LadybugDB collapses them into one. Zero-copy operations. 65M Hamming comparisons/sec. Familiar APIs.


Installation

pip install ladybugdb

With extras:

pip install ladybugdb[all]       # Everything
pip install ladybugdb[numba]     # SIMD acceleration
pip install ladybugdb[jina]      # Jina embeddings

From source:

git clone https://github.com/AdaWorldAPI/ladybugdb.git
cd ladybugdb && pip install -e ".[dev]"

Quick Start

Connect and Query

from ladybugdb import connect

db = connect("./mydb")

# SQL
db.sql("SELECT * FROM nodes WHERE label = 'Thought'")

# Cypher (auto-transpiled)
db.cypher("MATCH (a)-[:CAUSES*1..5]->(b) RETURN b")
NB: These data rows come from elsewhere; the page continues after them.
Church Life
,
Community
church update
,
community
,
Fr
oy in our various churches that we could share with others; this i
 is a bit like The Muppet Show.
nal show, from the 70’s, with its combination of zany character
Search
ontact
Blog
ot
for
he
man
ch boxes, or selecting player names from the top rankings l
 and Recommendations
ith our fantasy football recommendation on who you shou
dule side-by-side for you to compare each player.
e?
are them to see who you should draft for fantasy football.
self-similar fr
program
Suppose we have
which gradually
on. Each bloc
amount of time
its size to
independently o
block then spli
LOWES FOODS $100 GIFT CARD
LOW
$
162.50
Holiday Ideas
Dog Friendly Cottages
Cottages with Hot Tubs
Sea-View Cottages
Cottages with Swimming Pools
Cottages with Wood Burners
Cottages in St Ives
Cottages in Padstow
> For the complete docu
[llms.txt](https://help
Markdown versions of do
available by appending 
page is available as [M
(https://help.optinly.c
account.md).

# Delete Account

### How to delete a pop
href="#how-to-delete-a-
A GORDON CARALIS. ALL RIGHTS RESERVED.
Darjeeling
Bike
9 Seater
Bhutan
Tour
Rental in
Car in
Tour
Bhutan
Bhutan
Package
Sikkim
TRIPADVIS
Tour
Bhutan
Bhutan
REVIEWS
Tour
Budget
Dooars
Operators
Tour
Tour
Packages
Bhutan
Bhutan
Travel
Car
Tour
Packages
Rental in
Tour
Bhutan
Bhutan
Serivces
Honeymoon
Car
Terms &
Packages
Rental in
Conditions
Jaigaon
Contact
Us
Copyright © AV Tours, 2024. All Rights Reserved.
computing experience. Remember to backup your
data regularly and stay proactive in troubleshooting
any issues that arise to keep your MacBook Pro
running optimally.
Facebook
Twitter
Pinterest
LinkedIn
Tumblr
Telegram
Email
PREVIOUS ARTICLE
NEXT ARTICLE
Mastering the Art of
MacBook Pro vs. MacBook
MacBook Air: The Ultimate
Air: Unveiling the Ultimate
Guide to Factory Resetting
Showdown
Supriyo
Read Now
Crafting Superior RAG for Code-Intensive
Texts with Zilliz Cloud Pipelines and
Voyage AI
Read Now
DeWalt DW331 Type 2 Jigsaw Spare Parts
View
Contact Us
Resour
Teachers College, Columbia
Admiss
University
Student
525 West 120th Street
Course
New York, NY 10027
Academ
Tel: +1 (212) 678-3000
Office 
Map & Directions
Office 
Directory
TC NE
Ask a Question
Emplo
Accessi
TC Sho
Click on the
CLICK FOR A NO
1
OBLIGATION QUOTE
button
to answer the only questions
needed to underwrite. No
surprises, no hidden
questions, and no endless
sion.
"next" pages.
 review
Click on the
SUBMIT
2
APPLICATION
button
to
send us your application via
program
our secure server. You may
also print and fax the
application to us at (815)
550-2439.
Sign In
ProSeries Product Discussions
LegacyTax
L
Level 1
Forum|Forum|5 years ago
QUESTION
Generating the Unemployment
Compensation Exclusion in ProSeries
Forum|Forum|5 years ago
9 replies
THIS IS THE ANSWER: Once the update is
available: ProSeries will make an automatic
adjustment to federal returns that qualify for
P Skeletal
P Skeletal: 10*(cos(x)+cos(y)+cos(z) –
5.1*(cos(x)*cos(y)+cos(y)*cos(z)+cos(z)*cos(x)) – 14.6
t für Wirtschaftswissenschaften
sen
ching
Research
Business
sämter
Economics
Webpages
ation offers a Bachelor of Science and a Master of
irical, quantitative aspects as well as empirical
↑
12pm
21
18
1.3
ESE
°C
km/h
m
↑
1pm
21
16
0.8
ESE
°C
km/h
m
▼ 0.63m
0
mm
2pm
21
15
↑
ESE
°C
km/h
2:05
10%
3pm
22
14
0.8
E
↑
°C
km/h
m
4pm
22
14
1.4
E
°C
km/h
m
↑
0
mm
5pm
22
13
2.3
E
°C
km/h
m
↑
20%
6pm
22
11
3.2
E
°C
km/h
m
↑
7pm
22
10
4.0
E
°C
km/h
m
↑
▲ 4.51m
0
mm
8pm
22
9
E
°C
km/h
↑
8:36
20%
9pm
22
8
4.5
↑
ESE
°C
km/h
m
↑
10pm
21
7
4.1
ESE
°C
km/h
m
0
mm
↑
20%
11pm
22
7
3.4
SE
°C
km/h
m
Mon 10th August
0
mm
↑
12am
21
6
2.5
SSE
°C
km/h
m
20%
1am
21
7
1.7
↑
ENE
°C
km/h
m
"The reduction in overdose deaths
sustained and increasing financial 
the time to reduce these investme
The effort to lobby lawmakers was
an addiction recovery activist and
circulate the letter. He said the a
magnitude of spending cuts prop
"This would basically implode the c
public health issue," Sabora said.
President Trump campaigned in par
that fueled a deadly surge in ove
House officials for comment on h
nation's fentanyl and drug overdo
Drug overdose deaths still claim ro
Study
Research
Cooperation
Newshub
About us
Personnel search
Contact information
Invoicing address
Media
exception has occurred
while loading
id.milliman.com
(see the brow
# Resonance (Hamming similarity)
db.resonate(fingerprint, threshold=0.6)

# Vector search
db.vector_search(embedding, k=10)

Jina-Compatible API

from ladybugdb.compat import JinaClient, Document

client = JinaClient()
client.index([
    Document(id="1", content="Quantum entanglement"),
    Document(id="2", content="Classical mechanics"),
])
results = client.search("quantum", top_k=10)

Neo4j-Compatible API

from ladybugdb.compat import GraphDatabase

driver = GraphDatabase.driver("ladybug://./mydb")
with driver.session() as session:
    result = session.run("""
        MATCH (a:Config)-[:CAUSES*1..5]->(b:Failure)
        RETURN b, length(path) as depth
    """)

DTOs (Pydantic-Style)

from ladybugdb.compat import Node, Thought, Handover

node = Node(id="t1", content="Sky is blue", qidx=180)
node.fingerprint  # Auto-computed 10K bits

handover = Handover(
    from_agent="Archaeologist",
    to_agent="Developer", 
    task="Fix N+1 query"
)
print(handover.to_markdown())  # For LLM context

Core Features

🔍 Unified Query Engine

One interface, all query types:

# SQL analytics
db.query("SELECT label, COUNT(*) FROM nodes GROUP BY label")

# Graph traversal  
db.query("MATCH path = (a)-[*1..10]->(b) RETURN path")

# Semantic search
db.query("VECTOR_SEARCH(embedding, 10)")

# Resonance matching
db.query("RESONATE(fingerprint, 0.6)")

⚡ Zero-Overhead Hamming

from ladybugdb.core import HammingEngine

engine = HammingEngine()
engine.index(corpus)  # Index once

# Search: 65M comparisons/sec, zero allocation
result = engine.search(query, k=10)

Performance:

Corpus Time Throughput
10K 150μs 65M/sec
100K 1.5ms 65M/sec
1M 15ms 65M/sec

🦋 Butterfly Detection

Track causal amplification chains:

butterflies = db.detect_butterflies(
    source="config_change",
    threshold=2.0,  # amplification > 2x
    max_depth=10
)

for path, amp in butterflies:
    print(f"{amp:.1f}x: {' → '.join(path)}")

🗜️ Automatic Compression

from ladybugdb.compat import Compressor

compressor = Compressor()
block = compressor.compress(data)
# Auto-selects: Dictionary, RLE, FOR, Delta, or Bitpack
print(f"{block.compression_ratio:.0f}x smaller")

Documentation

Document Description
Quickstart 5-minute getting started guide
API Reference Complete API documentation
Architecture System internals
Compatibility Jina / Neo4j / Pydantic APIs
Performance Benchmarks and tuning
Migration From Neo4j, Pinecone, etc.

Architecture

┌──────────────────────────────────────────────────────────┐
│                  Unified Query Interface                 │
│              SQL │ Cypher │ Vector │ Hamming            │
├──────────────────────────────────────────────────────────┤
│ Cypher Transpiler │ Resonance Engine │ Vector Index     │
│ (Recursive CTEs)  │ (AVX-512 SIMD)   │ (HNSW/IVF)      │
├──────────────────────────────────────────────────────────┤
│                    DuckDB SQL Engine                     │
├──────────────────────────────────────────────────────────┤
│                   LanceDB Storage Layer                  │
│            (Lance Format + BtrBlocks Compression)        │
└──────────────────────────────────────────────────────────┘

Requirements

  • Python 3.9+
  • NumPy 1.20+
  • DuckDB 0.9+
  • LanceDB 0.3+ (optional)
  • Numba 0.58+ (optional, for SIMD)

Contributing

See CONTRIBUTING.md for guidelines.

git clone https://github.com/AdaWorldAPI/ladybugdb.git
cd ladybugdb
pip install -e ".[dev]"
pytest tests/

License

Apache License 2.0 — see LICENSE


Acknowledgments

Built on: LanceDB, DuckDB, Numba

Inspired by: BtrBlocks, Procella


One database. All operations. Zero copies.